Changing the functional specificity of Dfd. (A) Wild-type expression pattern of fkh250-lacZ. (B,C) Ectopic expression of Dfd^NScrSM (B) or Dfd^ScrSMΔ23 (C) activates fkh250-lacZ (yellow arrowheads), showing a change in specificity. (D,E) Ectopic expression of DfdΔ23 (D) or Dfd^ScrSMΔ23^AAAA (E) represses fkh250-lacZ in PS2 (red arrowhead), emphasizing the importance of Scr's SM- and Exd-mediated cooperative binding in activation of fkh250-lacZ. (F–H) Ectopic expression of Dfd^NScrSM (F), Dfd^ScrSMΔ23 (G), or DfdΔ23 (H) activates EAE-lacZ. These proteins retain the ability to activate Dfd, like Dfd^WT. (I) Ectopic expression of Dfd^ScrSMΔ23^AAAA does not activate EAE-lacZ, emphasizing the importance of Exd recruitment in EAE-lacZ activation. (J–O) Cuticle phenotypes resulting from ubiquitous expression of Dfd^WT (J), Scr^WT (K), Dfd^NScrSM (L), Dfd^ScrSMΔ23 (M), DfdΔ23 (N), and Dfd^ScrSMΔ23^AAAA (O).
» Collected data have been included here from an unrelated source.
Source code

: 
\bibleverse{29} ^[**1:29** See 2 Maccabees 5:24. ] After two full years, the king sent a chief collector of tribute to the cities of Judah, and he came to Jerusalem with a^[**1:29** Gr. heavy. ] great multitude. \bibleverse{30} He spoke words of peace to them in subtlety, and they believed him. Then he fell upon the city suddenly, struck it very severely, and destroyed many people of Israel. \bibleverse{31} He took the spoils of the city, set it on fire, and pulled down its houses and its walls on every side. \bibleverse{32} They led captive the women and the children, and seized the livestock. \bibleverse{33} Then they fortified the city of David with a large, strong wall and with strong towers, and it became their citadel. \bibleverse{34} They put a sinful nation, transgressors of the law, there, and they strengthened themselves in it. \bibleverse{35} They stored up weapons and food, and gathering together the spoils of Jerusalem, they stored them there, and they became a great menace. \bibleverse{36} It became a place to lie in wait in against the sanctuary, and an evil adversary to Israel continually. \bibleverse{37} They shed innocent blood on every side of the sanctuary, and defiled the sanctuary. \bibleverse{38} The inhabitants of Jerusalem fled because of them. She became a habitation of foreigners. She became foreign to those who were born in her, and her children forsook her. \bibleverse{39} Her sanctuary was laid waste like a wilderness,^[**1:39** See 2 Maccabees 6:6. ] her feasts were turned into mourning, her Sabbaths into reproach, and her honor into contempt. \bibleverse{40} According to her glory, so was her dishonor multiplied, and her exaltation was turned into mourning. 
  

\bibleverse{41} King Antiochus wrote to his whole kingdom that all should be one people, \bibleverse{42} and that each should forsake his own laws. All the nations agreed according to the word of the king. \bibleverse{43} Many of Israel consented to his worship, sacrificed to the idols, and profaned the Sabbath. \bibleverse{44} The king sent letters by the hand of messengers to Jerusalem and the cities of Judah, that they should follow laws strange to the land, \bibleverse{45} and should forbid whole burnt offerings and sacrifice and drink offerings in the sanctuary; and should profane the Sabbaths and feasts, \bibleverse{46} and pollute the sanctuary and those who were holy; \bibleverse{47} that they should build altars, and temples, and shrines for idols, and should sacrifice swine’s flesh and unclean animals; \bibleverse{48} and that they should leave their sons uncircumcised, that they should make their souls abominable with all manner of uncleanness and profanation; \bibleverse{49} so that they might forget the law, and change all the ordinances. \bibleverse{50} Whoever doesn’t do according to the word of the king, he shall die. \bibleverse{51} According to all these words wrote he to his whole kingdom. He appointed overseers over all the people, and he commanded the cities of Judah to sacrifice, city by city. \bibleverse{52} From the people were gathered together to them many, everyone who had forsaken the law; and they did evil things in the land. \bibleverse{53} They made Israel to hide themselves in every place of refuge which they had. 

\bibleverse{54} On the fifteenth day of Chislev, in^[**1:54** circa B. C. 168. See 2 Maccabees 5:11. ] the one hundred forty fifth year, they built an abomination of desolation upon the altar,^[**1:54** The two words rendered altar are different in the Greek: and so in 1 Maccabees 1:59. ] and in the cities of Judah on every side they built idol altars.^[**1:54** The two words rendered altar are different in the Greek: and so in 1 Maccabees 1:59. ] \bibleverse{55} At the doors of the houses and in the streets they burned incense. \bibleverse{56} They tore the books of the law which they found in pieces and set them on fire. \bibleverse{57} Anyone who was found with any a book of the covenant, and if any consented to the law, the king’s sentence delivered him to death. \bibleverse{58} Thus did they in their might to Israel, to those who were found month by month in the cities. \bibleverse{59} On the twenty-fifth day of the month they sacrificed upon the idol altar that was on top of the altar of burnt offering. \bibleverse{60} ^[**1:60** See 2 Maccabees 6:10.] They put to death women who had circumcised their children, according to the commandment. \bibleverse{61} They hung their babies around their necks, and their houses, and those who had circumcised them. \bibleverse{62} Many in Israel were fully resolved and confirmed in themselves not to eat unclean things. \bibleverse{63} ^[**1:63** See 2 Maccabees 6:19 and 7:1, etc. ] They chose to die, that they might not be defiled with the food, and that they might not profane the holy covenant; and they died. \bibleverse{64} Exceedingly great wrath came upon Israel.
Scr-specific structures (ectopic T1 beard) are indicated with green arrowheads, and Dfd-specific structures (cirri) are indicated by white arrowheads. Dark-field and phase-contrast images for the T2 segment are shown for all cuticles.

Figure 7.

Interplay between DNA-binding specificity and transcriptional output. (A) Specific in vivo functions of Scr and Dfd. Green arrows indicate specific functions, the repression bar is indicated in red, and the black line indicates no effect. (B–F) Schematized is a subset of the various regulatory scenarios examined in this study. Activation is indicated by a green arrow, and the repression bar is indicated in red. A comparison between Dfd^ScrSM–Exd bound to fkh250 (C), which represses transcription, and Dfd^ScrSMΔ23–Exd bound to fkh250 (E), which activates transcription, suggests that motifs 2 and 3 are required to either recruit a corepressor or block the recruitment of a coactivator. A comparison between DfdΔ23–Exd bound to fkh250 (D), which represses transcription, and Dfd^ScrSMΔ23–Exd bound to fkh250 (E), which activates transcription, suggests that differences in the specificity module, and thus how these proteins bind to fkh250, determines the sign of the regulation. Finally, a comparison between DfdΔ23–Exd bound to fkh250 (D), which represses transcription, and DfdΔ23–Exd bound to EAE (F), which activates transcription, suggests that differences between binding sites also contribute to differences in regulatory output.